Given data:
=====

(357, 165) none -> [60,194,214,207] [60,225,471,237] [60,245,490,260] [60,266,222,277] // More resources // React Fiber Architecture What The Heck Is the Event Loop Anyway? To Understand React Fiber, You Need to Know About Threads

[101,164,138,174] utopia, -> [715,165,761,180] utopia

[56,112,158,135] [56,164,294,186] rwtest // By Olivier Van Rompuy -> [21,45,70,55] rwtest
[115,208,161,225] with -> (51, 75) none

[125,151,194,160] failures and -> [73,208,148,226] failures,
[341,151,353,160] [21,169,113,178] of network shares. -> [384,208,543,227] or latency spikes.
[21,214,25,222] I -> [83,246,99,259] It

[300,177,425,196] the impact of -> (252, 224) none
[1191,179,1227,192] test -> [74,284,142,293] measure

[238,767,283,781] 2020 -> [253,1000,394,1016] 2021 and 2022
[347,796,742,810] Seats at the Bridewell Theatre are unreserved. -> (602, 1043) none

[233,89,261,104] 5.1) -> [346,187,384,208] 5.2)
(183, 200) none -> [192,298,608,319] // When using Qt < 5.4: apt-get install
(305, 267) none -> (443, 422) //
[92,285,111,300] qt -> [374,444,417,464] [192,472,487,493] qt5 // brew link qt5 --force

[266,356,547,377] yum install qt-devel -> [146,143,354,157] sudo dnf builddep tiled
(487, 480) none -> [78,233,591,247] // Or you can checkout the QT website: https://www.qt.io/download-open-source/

=====

About this task: What lines in the listing contain "install"? Copy them all.

Completed exercise:
(183, 200) none -> [192,298,608,319] // When using Qt < 5.4: apt-get install
[266,356,547,377] yum install qt-devel -> [146,143,354,157] sudo dnf builddep tiled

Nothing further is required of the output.